• TASK DESCRIPTION
Every record that follows must be duplicated exactly, with images left out.

• RECORDS
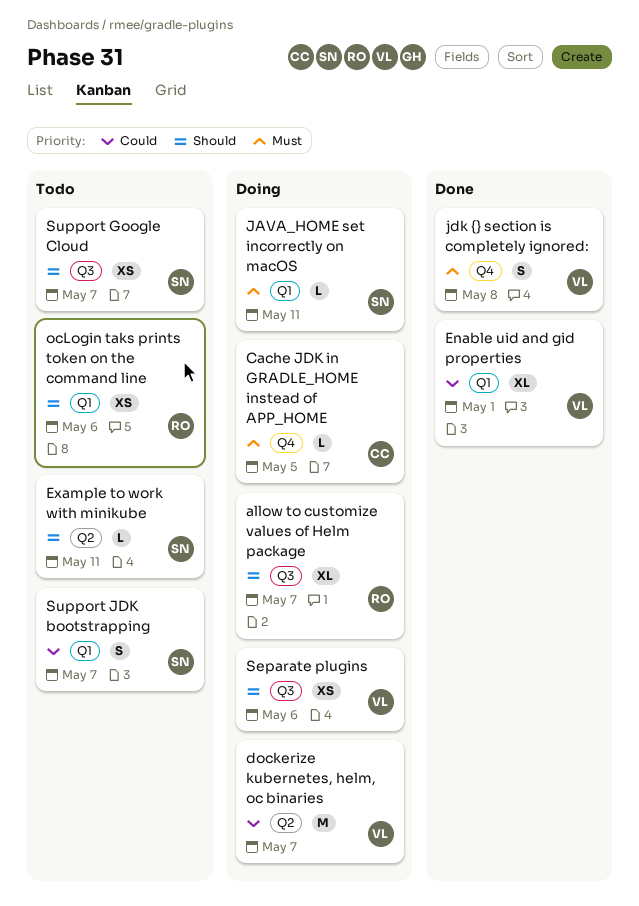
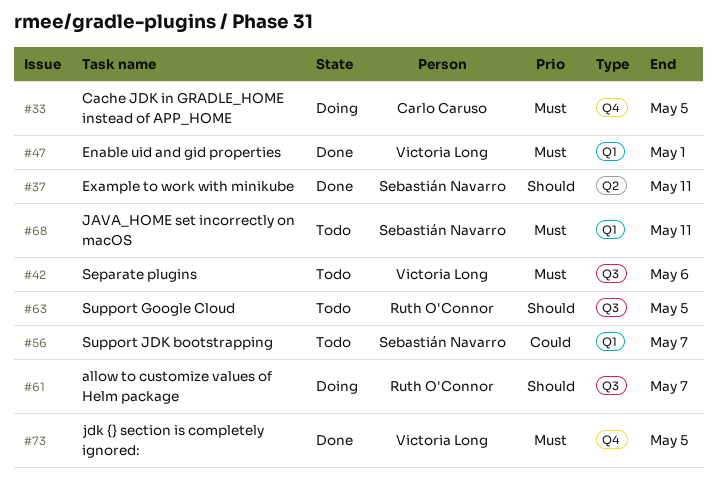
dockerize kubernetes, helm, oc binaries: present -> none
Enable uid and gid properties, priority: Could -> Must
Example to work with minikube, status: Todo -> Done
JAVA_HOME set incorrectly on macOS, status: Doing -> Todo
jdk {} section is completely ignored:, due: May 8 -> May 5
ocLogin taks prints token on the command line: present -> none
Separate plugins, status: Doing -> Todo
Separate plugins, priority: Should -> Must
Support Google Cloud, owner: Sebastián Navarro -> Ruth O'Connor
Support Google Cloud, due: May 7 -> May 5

• SOLUTION FOR THIS EXERCISE
dockerize kubernetes, helm, oc binaries: present -> none
Enable uid and gid properties, priority: Could -> Must
Example to work with minikube, status: Todo -> Done
JAVA_HOME set incorrectly on macOS, status: Doing -> Todo
jdk {} section is completely ignored:, due: May 8 -> May 5
ocLogin taks prints token on the command line: present -> none
Separate plugins, status: Doing -> Todo
Separate plugins, priority: Should -> Must
Support Google Cloud, owner: Sebastián Navarro -> Ruth O'Connor
Support Google Cloud, due: May 7 -> May 5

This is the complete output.